TEXT SEGMENT ▸
<<<<

Nova list is extremely slow with lots of vms

Bug #1160487 reported by Joshua Harlow
74
This bug affects 15 people
Affects Status Importance Assigned to Milestone
OpenStack Compute (nova)
Expired
Undecided
Unassigned

Bug Description

When performing a list for 'all-tenants' by an admin (or someone with a policy that can run this command), or when a single user has a large amount of vms, the command itself can block a whole nova-api process for a long time, this can make it easy for said users to DOS the whole system. This is more evident as you add more users and more tenants or a user makes a lot of vms. Likely some kind of pagination should be used (?) or the queries being performed should be analyzed to make sure they are optimal (and not repeated many times in for loops...)

Tags: ops
Joshua Harlow (harlowja)
description: updated
Joshua Harlow (harlowja)
summary: - Nova list (for all tenants) is extremely slow
+ Nova list is extremely slow with alot of vms
Revision history for this message
Michael Still (mikal) wrote :

To give me a sense of scale, how many instances is "a lot"? Hundreds? Thousands?

summary: - Nova list is extremely slow with alot of vms
+ Nova list is extremely slow with lots of vms
Changed in nova:
status: New → Incomplete
Revision history for this message
Joshua Harlow (harlowja) wrote :

I'll get u a good number, but in the thousands I think was when this started.

>>>>

EXERCISES ▸
1. Answer these questions about the bug report, one per line:
(a) How many people does the bug affect?
(b) To what status was the bug changed from New?
(c) Which tag is listed for the bug?
2. Revise the bug report, starting with "When performing a" and going on through "in for loops...)", and replace "pagination" with "paging".
Use only the bug report to answer.

STUDY MATERIAL ▸
<<<<

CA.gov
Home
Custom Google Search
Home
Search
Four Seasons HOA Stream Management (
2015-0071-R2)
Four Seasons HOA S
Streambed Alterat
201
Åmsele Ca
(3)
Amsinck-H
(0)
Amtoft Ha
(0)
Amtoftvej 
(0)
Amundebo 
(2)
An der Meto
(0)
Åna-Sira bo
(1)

>>>>
<<<<

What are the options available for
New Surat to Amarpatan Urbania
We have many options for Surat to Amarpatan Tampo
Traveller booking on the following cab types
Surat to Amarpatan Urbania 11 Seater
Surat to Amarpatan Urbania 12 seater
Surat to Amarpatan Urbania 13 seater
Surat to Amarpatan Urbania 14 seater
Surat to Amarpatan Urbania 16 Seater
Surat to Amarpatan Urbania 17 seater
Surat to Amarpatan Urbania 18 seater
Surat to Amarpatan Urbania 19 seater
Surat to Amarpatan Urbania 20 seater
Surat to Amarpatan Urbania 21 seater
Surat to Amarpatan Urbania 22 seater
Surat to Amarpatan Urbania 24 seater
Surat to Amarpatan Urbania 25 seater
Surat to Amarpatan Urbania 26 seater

>>>>
<<<<

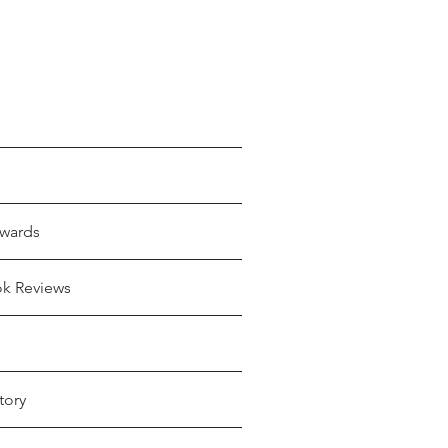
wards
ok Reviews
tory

>>>>

ANSWERS TO THE TASKS ▸
1.
(a) 15 people
(b) Incomplete
(c) ops

2.
When performing a list for 'all-tenants' by an admin (or someone with a policy that can run this command), or when a single user has a large amount of vms, the command itself can block a whole nova-api process for a long time, this can make it easy for said users to DOS the whole system. This is more evident as you add more users and more tenants or a user makes a lot of vms. Likely some kind of paging should be used (?) or the queries being performed should be analyzed to make sure they are optimal (and not repeated many times in for loops...)